Raimundo estaba algo desconcertado por la actitud de Don Anselmo. Pero en estos momentos pensó que tal vez le vendría bien desahogarse con un amigo. Hablar de ella podría aliviar la pesada carga que llevaba en su corazón. Además, el páter no podría saber nunca sobre a quién se refería.

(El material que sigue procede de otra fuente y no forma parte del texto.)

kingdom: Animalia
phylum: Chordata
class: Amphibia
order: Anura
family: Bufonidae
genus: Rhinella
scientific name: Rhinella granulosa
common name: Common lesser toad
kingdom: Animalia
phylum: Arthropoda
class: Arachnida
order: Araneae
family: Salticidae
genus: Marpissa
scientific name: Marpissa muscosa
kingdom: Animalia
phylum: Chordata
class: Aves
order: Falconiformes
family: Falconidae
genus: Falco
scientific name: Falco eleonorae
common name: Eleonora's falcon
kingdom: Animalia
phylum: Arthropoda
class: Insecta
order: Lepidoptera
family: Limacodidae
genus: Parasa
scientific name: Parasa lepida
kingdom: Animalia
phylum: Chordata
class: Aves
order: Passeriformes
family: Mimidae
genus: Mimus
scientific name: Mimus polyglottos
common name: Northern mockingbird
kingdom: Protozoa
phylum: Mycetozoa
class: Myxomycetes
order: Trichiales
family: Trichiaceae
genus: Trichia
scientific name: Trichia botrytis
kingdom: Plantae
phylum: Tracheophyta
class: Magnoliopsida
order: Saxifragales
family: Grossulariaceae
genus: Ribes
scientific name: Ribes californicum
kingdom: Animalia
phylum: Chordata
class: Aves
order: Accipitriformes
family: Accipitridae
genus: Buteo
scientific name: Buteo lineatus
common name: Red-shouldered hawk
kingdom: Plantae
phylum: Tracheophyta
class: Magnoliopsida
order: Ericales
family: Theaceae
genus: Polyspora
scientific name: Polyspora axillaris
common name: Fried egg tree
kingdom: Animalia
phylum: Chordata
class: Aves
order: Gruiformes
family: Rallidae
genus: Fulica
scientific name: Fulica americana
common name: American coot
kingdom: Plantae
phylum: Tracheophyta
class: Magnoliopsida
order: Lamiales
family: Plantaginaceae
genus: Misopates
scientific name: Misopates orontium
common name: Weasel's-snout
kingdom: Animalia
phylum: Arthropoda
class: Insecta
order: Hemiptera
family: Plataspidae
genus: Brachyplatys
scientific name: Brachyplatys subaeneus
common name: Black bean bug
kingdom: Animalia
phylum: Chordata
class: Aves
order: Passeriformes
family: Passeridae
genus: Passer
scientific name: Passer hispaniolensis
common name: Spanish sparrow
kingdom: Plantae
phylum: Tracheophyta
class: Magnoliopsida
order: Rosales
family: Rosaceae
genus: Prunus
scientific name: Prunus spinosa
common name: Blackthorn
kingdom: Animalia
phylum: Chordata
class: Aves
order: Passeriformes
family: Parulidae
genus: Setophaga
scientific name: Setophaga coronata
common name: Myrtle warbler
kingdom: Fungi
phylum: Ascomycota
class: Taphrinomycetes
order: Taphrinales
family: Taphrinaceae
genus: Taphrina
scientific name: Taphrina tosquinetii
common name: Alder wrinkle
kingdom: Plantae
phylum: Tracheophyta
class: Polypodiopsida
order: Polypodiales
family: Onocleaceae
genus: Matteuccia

– Mi pequeña… -. Sonrió dejando que un brillo especial naciera en sus ojos. Ese que siempre aparecía cada vez que viajaba al pasado. Cada vez que sus pensamientos, su alma y su corazón revivían los momentos a su lado. – La criatura más dulce, encantadora y generosa que jamás llegué a conocer -. Entrelazó las manos sobre las rodillas dejando vagar a sus recuerdos. – Un ser lleno de luz. Ella era la brisa de primavera que calmaba mi corazón. Que le daba vida. El fuego que encendía la sangre de mis venas… -. Suspiró. - Éramos jóvenes. Felices. Y creíamos que nada ni nadie, podría separarnos nunca. ¡Cuán equivocados estábamos! -. Dirigió su mirada a Don Anselmo, que le había escuchado con suma atención. – He tenido que vivir más años alejado de ella, que a su lado. Y sin embargo, sigue inundando mis sueños. Su solo recuerdo me hace sonreír… -.

Los recuerdos siguieron fluyendo, inundando el aire de la noche. Y aunque nadie puso nombre a esa mujer de la que hablaba Raimundo, ambos tenían el mismo nombre ocupando sus pensamientos. Francisca Montenegro.